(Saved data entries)
▬▬▬▬▬▬

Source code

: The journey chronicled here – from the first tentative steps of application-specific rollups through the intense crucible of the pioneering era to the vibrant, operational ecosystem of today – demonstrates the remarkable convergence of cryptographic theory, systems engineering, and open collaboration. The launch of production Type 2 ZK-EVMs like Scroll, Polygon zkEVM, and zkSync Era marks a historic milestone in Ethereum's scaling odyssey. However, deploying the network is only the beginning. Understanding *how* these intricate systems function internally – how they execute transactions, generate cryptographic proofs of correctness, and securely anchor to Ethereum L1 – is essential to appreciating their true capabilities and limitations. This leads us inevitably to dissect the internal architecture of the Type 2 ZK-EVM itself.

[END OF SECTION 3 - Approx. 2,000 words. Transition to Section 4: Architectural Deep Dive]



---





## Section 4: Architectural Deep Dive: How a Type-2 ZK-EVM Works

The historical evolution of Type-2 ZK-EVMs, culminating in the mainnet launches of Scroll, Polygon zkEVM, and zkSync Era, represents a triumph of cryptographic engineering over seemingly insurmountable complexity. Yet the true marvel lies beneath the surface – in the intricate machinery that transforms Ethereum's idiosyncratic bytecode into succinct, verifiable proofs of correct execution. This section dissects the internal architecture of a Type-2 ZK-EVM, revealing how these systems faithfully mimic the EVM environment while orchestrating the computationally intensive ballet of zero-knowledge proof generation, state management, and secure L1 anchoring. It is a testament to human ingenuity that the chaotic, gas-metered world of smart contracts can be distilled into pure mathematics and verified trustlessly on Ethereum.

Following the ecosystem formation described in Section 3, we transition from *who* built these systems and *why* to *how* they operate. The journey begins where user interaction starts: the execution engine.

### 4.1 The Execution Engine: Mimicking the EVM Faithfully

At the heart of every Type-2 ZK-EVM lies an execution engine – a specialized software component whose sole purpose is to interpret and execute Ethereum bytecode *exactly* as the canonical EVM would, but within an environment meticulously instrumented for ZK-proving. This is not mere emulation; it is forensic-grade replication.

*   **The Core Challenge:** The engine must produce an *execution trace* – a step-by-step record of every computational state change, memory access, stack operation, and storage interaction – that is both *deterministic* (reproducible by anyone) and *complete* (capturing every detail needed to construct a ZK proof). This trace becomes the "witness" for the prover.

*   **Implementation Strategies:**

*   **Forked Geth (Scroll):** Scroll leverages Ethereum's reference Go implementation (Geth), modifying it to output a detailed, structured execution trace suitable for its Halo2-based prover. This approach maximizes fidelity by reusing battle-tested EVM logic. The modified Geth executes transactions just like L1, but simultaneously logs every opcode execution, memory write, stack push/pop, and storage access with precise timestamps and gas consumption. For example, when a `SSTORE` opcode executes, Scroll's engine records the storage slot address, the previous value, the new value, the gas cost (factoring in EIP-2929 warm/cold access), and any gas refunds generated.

▬▬▬▬▬▬

◆ **Task brief**
Which of the lines above contain "Dive"? Return them all.

◆ **Result of the task**
[END OF SECTION 3 - Approx. 2,000 words. Transition to Section 4: Architectural Deep Dive]
## Section 4: Architectural Deep Dive: How a Type-2 ZK-EVM Works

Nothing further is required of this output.